**Exercise prompt:** The response should be an exact copy of the records, with the pictures removed.

(Entries taken from a collection)
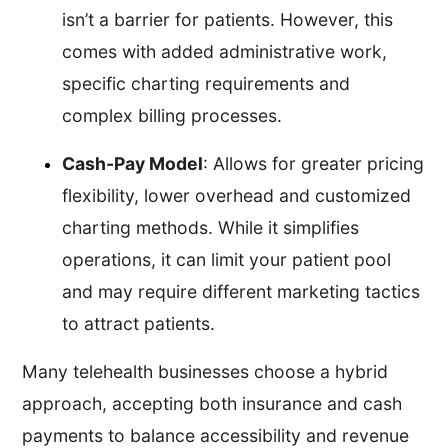
isn’t a barrier for patients. However, this
comes with added administrative work,
specific charting requirements and
complex billing processes.
Cash-Pay Model
: Allows for greater pricing
flexibility, lower overhead and customized
charting methods. While it simplifies
operations, it can limit your patient pool
and may require different marketing tactics
to attract patients.
Many telehealth businesses choose a hybrid
approach, accepting both insurance and cash
payments to balance accessibility and revenue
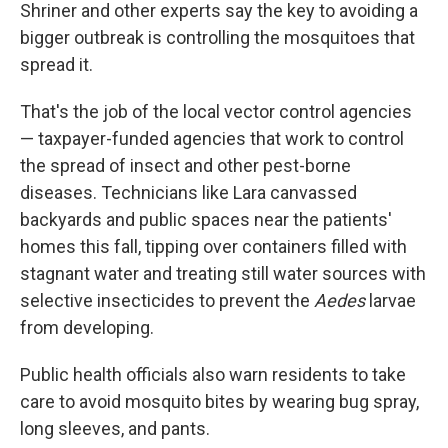
Shriner and other experts say the key to avoiding a
bigger outbreak is controlling the mosquitoes that
spread it.
That's the job of the local vector control agencies
— taxpayer-funded agencies that work to control
the spread of insect and other pest-borne
diseases. Technicians like Lara canvassed
backyards and public spaces near the patients'
homes this fall, tipping over containers filled with
stagnant water and treating still water sources with
selective insecticides to prevent the
Aedes
larvae
from developing.
Public health officials also warn residents to take
care to avoid mosquito bites by wearing bug spray,
long sleeves, and pants.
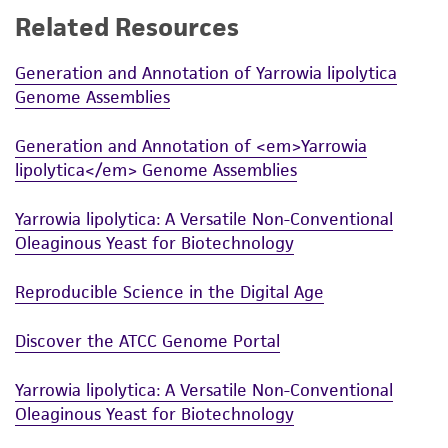
Related Resources
While ATCC uses reasonable efforts to include
accurate and up-to-date information on this
Generation and Annotation of Yarrowia lipolytica
product sheet, ATCC makes no warranties or
Genome Assemblies
representations as to its accuracy. Citations
from scientific literature and patents are
Generation and Annotation of <em>Yarrowia
provided for informational purposes only. ATCC
lipolytica</em> Genome Assemblies
does not warrant that such information has
been confirmed to be accurate or complete
Yarrowia lipolytica: A Versatile Non-Conventional
and the customer bears the sole responsibility
Oleaginous Yeast for Biotechnology
of confirming the accuracy and completeness
of any such information.
Reproducible Science in the Digital Age
This product is sent on the condition that the
Discover the ATCC Genome Portal
customer is responsible for and assumes all risk
and responsibility in connection with the
Yarrowia lipolytica: A Versatile Non-Conventional
receipt, handling, storage, disposal, and use of
Oleaginous Yeast for Biotechnology
the ATCC product including without limitation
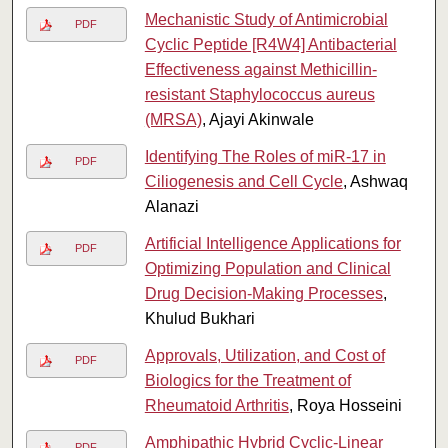
Mechanistic Study of Antimicrobial
PDF
Cyclic Peptide [R4W4] Antibacterial
Effectiveness against Methicillin-
resistant Staphylococcus aureus
(MRSA)
, Ajayi Akinwale
Identifying The Roles of miR-17 in
PDF
Ciliogenesis and Cell Cycle
, Ashwaq
Alanazi
Artificial Intelligence Applications for
PDF
Optimizing Population and Clinical
Drug Decision-Making Processes
,
Khulud Bukhari
Approvals, Utilization, and Cost of
PDF
Biologics for the Treatment of
Rheumatoid Arthritis
, Roya Hosseini
Amphipathic Hybrid Cyclic-Linear
PDF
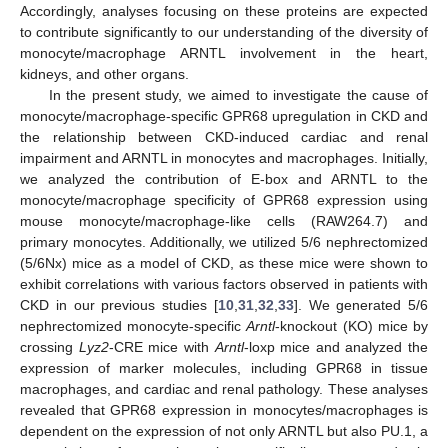
Accordingly, analyses focusing on these proteins are expected
to contribute significantly to our understanding of the diversity of
monocyte/macrophage ARNTL involvement in the heart,
kidneys, and other organs.
In the present study, we aimed to investigate the cause of
monocyte/macrophage-specific GPR68 upregulation in CKD and
the relationship between CKD-induced cardiac and renal
impairment and ARNTL in monocytes and macrophages. Initially,
we analyzed the contribution of E-box and ARNTL to the
monocyte/macrophage specificity of GPR68 expression using
mouse monocyte/macrophage-like cells (RAW264.7) and
primary monocytes. Additionally, we utilized 5/6 nephrectomized
(5/6Nx) mice as a model of CKD, as these mice were shown to
exhibit correlations with various factors observed in patients with
CKD in our previous studies [
10
,
31
,
32
,
33
]. We generated 5/6
nephrectomized monocyte-specific
Arntl
-knockout (KO) mice by
crossing
Lyz2
-CRE mice with
Arntl
-loxp mice and analyzed the
expression of marker molecules, including GPR68 in tissue
macrophages, and cardiac and renal pathology. These analyses
revealed that GPR68 expression in monocytes/macrophages is
dependent on the expression of not only ARNTL but also PU.1, a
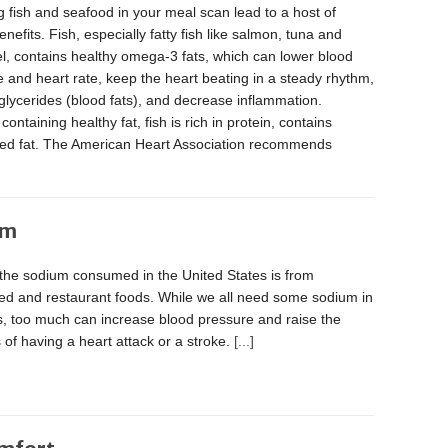
g fish and seafood in your meal scan lead to a host of
enefits. Fish, especially fatty fish like salmon, tuna and
l, contains healthy omega-3 fats, which can lower blood
 and heart rate, keep the heart beating in a steady rhythm,
iglycerides (blood fats), and decrease inflammation.
containing healthy fat, fish is rich in protein, contains
rated fat. The American Heart Association recommends
um
 the sodium consumed in the United States is from
ed and restaurant foods. While we all need some sodium in
s, too much can increase blood pressure and raise the
of having a heart attack or a stroke.
[...]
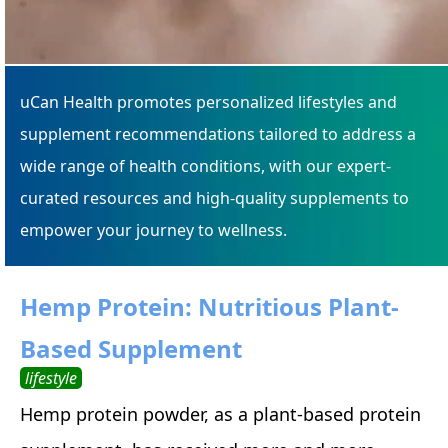
uCan Health promotes personalized lifestyles and
supplement recommendations tailored to address a
wide range of health conditions, with our expert-
curated resources and high-quality supplements to
empower your journey to wellness.
Hemp Protein: Nutritious Plant-
Based Supplement
lifestyle
Hemp protein powder, as a plant-based protein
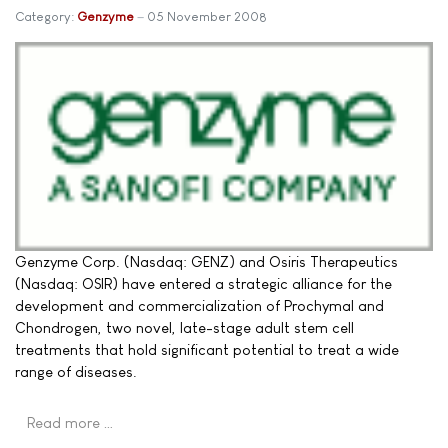
Category:
Genzyme
05 November 2008
Genzyme Corp. (Nasdaq: GENZ) and Osiris Therapeutics
(Nasdaq: OSIR) have entered a strategic alliance for the
development and commercialization of Prochymal and
Chondrogen, two novel, late-stage adult stem cell
treatments that hold significant potential to treat a wide
range of diseases.
Read more …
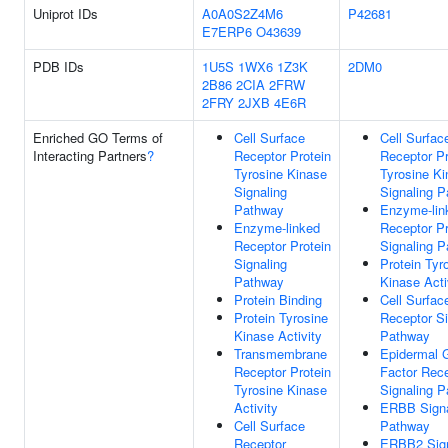
Uniprot IDs
A0A0S2Z4M6
P42681
E7ERP6
O43639
PDB IDs
1U5S
1WX6
1Z3K
2DM0
2B86
2CIA
2FRW
2FRY
2JXB
4E6R
Enriched GO Terms of
Cell Surface
Cell Surfac
Interacting Partners
?
Receptor Protein
Receptor Pr
Tyrosine Kinase
Tyrosine K
Signaling
Signaling 
Pathway
Enzyme-lin
Enzyme-linked
Receptor Pr
Receptor Protein
Signaling 
Signaling
Protein Tyr
Pathway
Kinase Acti
Protein Binding
Cell Surfac
Protein Tyrosine
Receptor Si
Kinase Activity
Pathway
Transmembrane
Epidermal 
Receptor Protein
Factor Rec
Tyrosine Kinase
Signaling 
Activity
ERBB Signa
Cell Surface
Pathway
Receptor
ERBB2 Sign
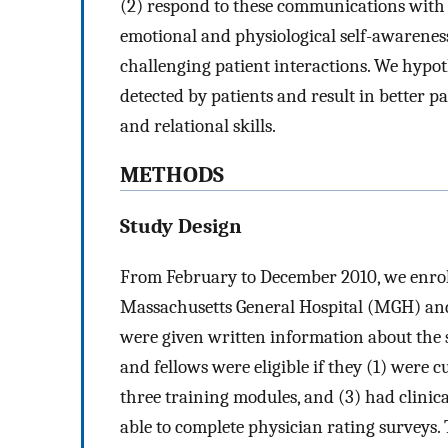
(2) respond to these communications with
emotional and physiological self-awareness 
challenging patient interactions. We hypo
detected by patients and result in better 
and relational skills.
METHODS
Study Design
From February to December 2010, we enrolle
Massachusetts General Hospital (MGH) an
were given written information about the 
and fellows were eligible if they (1) were c
three training modules, and (3) had clinica
able to complete physician rating surveys. T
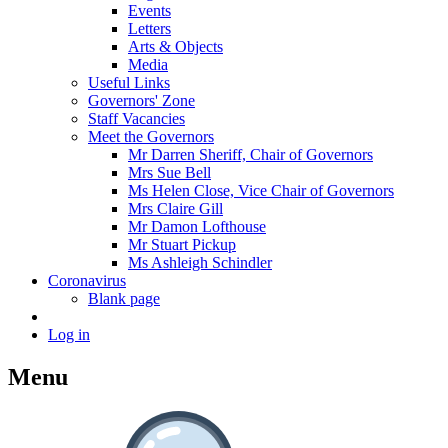
Events
Letters
Arts & Objects
Media
Useful Links
Governors' Zone
Staff Vacancies
Meet the Governors
Mr Darren Sheriff, Chair of Governors
Mrs Sue Bell
Ms Helen Close, Vice Chair of Governors
Mrs Claire Gill
Mr Damon Lofthouse
Mr Stuart Pickup
Ms Ashleigh Schindler
Coronavirus
Blank page
Log in
Menu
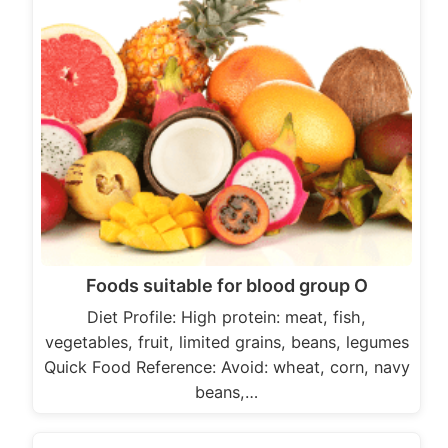
Foods suitable for blood group O
Diet Profile: High protein: meat, fish,
vegetables, fruit, limited grains, beans, legumes
Quick Food Reference: Avoid: wheat, corn, navy
beans,…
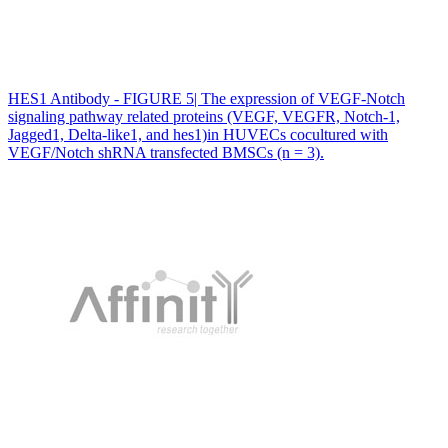
HES1 Antibody - FIGURE 5| The expression of VEGF‐Notch
signaling pathway related proteins (VEGF, VEGFR, Notch‐1,
Jagged1, Delta‐like1, and hes1)in HUVECs cocultured with
VEGF/Notch shRNA transfected BMSCs (n = 3).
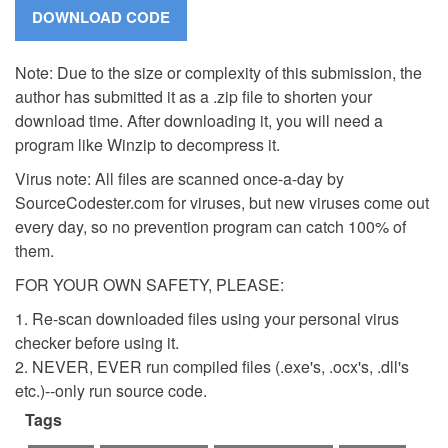
Note: Due to the size or complexity of this submission, the
author has submitted it as a .zip file to shorten your
download time. After downloading it, you will need a
program like Winzip to decompress it.
Virus note: All files are scanned once-a-day by
SourceCodester.com for viruses, but new viruses come out
every day, so no prevention program can catch 100% of
them.
FOR YOUR OWN SAFETY, PLEASE:
1. Re-scan downloaded files using your personal virus
checker before using it.
2. NEVER, EVER run compiled files (.exe's, .ocx's, .dll's
etc.)--only run source code.
Tags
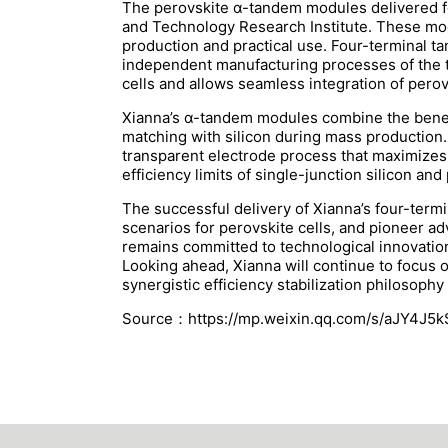
The perovskite α-tandem modules delivered fo
and Technology Research Institute. These modu
production and practical use. Four-terminal tan
independent manufacturing processes of the t
cells and allows seamless integration of perovs
Xianna’s α-tandem modules combine the benefit
matching with silicon during mass production. 
transparent electrode process that maximizes 
efficiency limits of single-junction silicon an
The successful delivery of Xianna’s four-term
scenarios for perovskite cells, and pioneer a
remains committed to technological innovation,
Looking ahead, Xianna will continue to focus 
synergistic efficiency stabilization philosophy
Source：https://mp.weixin.qq.com/s/aJY4J5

**Task output:**
isn’t a barrier for patients. However, this
comes with added administrative work,
specific charting requirements and
complex billing processes.
Cash-Pay Model
: Allows for greater pricing
flexibility, lower overhead and customized
charting methods. While it simplifies
operations, it can limit your patient pool
and may require different marketing tactics
to attract patients.
Many telehealth businesses choose a hybrid
approach, accepting both insurance and cash
payments to balance accessibility and revenue
Shriner and other experts say the key to avoiding a
bigger outbreak is controlling the mosquitoes that
spread it.
That's the job of the local vector control agencies
— taxpayer-funded agencies that work to control
the spread of insect and other pest-borne
diseases. Technicians like Lara canvassed
backyards and public spaces near the patients'
homes this fall, tipping over containers filled with
stagnant water and treating still water sources with
selective insecticides to prevent the
Aedes
larvae
from developing.
Public health officials also warn residents to take
care to avoid mosquito bites by wearing bug spray,
long sleeves, and pants.
Related Resources
While ATCC uses reasonable efforts to include
accurate and up-to-date information on this
Generation and Annotation of Yarrowia lipolytica
product sheet, ATCC makes no warranties or
Genome Assemblies
representations as to its accuracy. Citations
from scientific literature and patents are
Generation and Annotation of <em>Yarrowia
provided for informational purposes only. ATCC
lipolytica</em> Genome Assemblies
does not warrant that such information has
been confirmed to be accurate or complete
Yarrowia lipolytica: A Versatile Non-Conventional
and the customer bears the sole responsibility
Oleaginous Yeast for Biotechnology
of confirming the accuracy and completeness
of any such information.
Reproducible Science in the Digital Age
This product is sent on the condition that the
Discover the ATCC Genome Portal
customer is responsible for and assumes all risk
and responsibility in connection with the
Yarrowia lipolytica: A Versatile Non-Conventional
receipt, handling, storage, disposal, and use of
Oleaginous Yeast for Biotechnology
the ATCC product including without limitation
Mechanistic Study of Antimicrobial
PDF
Cyclic Peptide [R4W4] Antibacterial
Effectiveness against Methicillin-
resistant Staphylococcus aureus
(MRSA)
, Ajayi Akinwale
Identifying The Roles of miR-17 in
PDF
Ciliogenesis and Cell Cycle
, Ashwaq
Alanazi
Artificial Intelligence Applications for
PDF
Optimizing Population and Clinical
Drug Decision-Making Processes
,
Khulud Bukhari
Approvals, Utilization, and Cost of
PDF
Biologics for the Treatment of
Rheumatoid Arthritis
, Roya Hosseini
Amphipathic Hybrid Cyclic-Linear
PDF
Accordingly, analyses focusing on these proteins are expected
to contribute significantly to our understanding of the diversity of
monocyte/macrophage ARNTL involvement in the heart,
kidneys, and other organs.
In the present study, we aimed to investigate the cause of
monocyte/macrophage-specific GPR68 upregulation in CKD and
the relationship between CKD-induced cardiac and renal
impairment and ARNTL in monocytes and macrophages. Initially,
we analyzed the contribution of E-box and ARNTL to the
monocyte/macrophage specificity of GPR68 expression using
mouse monocyte/macrophage-like cells (RAW264.7) and
primary monocytes. Additionally, we utilized 5/6 nephrectomized
(5/6Nx) mice as a model of CKD, as these mice were shown to
exhibit correlations with various factors observed in patients with
CKD in our previous studies [
10
,
31
,
32
,
33
]. We generated 5/6
nephrectomized monocyte-specific
Arntl
-knockout (KO) mice by
crossing
Lyz2
-CRE mice with
Arntl
-loxp mice and analyzed the
expression of marker molecules, including GPR68 in tissue
macrophages, and cardiac and renal pathology. These analyses
revealed that GPR68 expression in monocytes/macrophages is
dependent on the expression of not only ARNTL but also PU.1, a
g fish and seafood in your meal scan lead to a host of
enefits. Fish, especially fatty fish like salmon, tuna and
l, contains healthy omega-3 fats, which can lower blood
 and heart rate, keep the heart beating in a steady rhythm,
iglycerides (blood fats), and decrease inflammation.
containing healthy fat, fish is rich in protein, contains
rated fat. The American Heart Association recommends
um
 the sodium consumed in the United States is from
ed and restaurant foods. While we all need some sodium in
s, too much can increase blood pressure and raise the
of having a heart attack or a stroke.
[...]
uCan Health promotes personalized lifestyles and
supplement recommendations tailored to address a
wide range of health conditions, with our expert-
curated resources and high-quality supplements to
empower your journey to wellness.
Hemp Protein: Nutritious Plant-
Based Supplement
lifestyle
Hemp protein powder, as a plant-based protein
Category:
Genzyme
05 November 2008
Genzyme Corp. (Nasdaq: GENZ) and Osiris Therapeutics
(Nasdaq: OSIR) have entered a strategic alliance for the
development and commercialization of Prochymal and
Chondrogen, two novel, late-stage adult stem cell
treatments that hold significant potential to treat a wide
range of diseases.
Read more …
Uniprot IDs
A0A0S2Z4M6
P42681
E7ERP6
O43639
PDB IDs
1U5S
1WX6
1Z3K
2DM0
2B86
2CIA
2FRW
2FRY
2JXB
4E6R
Enriched GO Terms of
Cell Surface
Cell Surfac
Interacting Partners
?
Receptor Protein
Receptor Pr
Tyrosine Kinase
Tyrosine K
Signaling
Signaling 
Pathway
Enzyme-lin
Enzyme-linked
Receptor Pr
Receptor Protein
Signaling 
Signaling
Protein Tyr
Pathway
Kinase Acti
Protein Binding
Cell Surfac
Protein Tyrosine
Receptor Si
Kinase Activity
Pathway
Transmembrane
Epidermal 
Receptor Protein
Factor Rec
Tyrosine Kinase
Signaling 
Activity
ERBB Signa
Cell Surface
Pathway
Receptor
ERBB2 Sign
(2) respond to these communications with
emotional and physiological self-awareness 
challenging patient interactions. We hypo
detected by patients and result in better 
and relational skills.
METHODS
Study Design
From February to December 2010, we enrolle
Massachusetts General Hospital (MGH) an
were given written information about the 
and fellows were eligible if they (1) were c
three training modules, and (3) had clinica
able to complete physician rating surveys. T
Events
Letters
Arts & Objects
Media
Useful Links
Governors' Zone
Staff Vacancies
Meet the Governors
Mr Darren Sheriff, Chair of Governors
Mrs Sue Bell
Ms Helen Close, Vice Chair of Governors
Mrs Claire Gill
Mr Damon Lofthouse
Mr Stuart Pickup
Ms Ashleigh Schindler
Coronavirus
Blank page
Log in
Menu
Foods suitable for blood group O
Diet Profile: High protein: meat, fish,
vegetables, fruit, limited grains, beans, legumes
Quick Food Reference: Avoid: wheat, corn, navy
beans,…
HES1 Antibody - FIGURE 5| The expression of VEGF‐Notch
signaling pathway related proteins (VEGF, VEGFR, Notch‐1,
Jagged1, Delta‐like1, and hes1)in HUVECs cocultured with
VEGF/Notch shRNA transfected BMSCs (n = 3).
Note: Due to the size or complexity of this submission, the
author has submitted it as a .zip file to shorten your
download time. After downloading it, you will need a
program like Winzip to decompress it.
Virus note: All files are scanned once-a-day by
SourceCodester.com for viruses, but new viruses come out
every day, so no prevention program can catch 100% of
them.
FOR YOUR OWN SAFETY, PLEASE:
1. Re-scan downloaded files using your personal virus
checker before using it.
2. NEVER, EVER run compiled files (.exe's, .ocx's, .dll's
etc.)--only run source code.
Tags
The perovskite α-tandem modules delivered fo
and Technology Research Institute. These modu
production and practical use. Four-terminal tan
independent manufacturing processes of the t
cells and allows seamless integration of perovs
Xianna’s α-tandem modules combine the benefit
matching with silicon during mass production. 
transparent electrode process that maximizes 
efficiency limits of single-junction silicon an
The successful delivery of Xianna’s four-term
scenarios for perovskite cells, and pioneer a
remains committed to technological innovation,
Looking ahead, Xianna will continue to focus 
synergistic efficiency stabilization philosophy
Source：https://mp.weixin.qq.com/s/aJY4J5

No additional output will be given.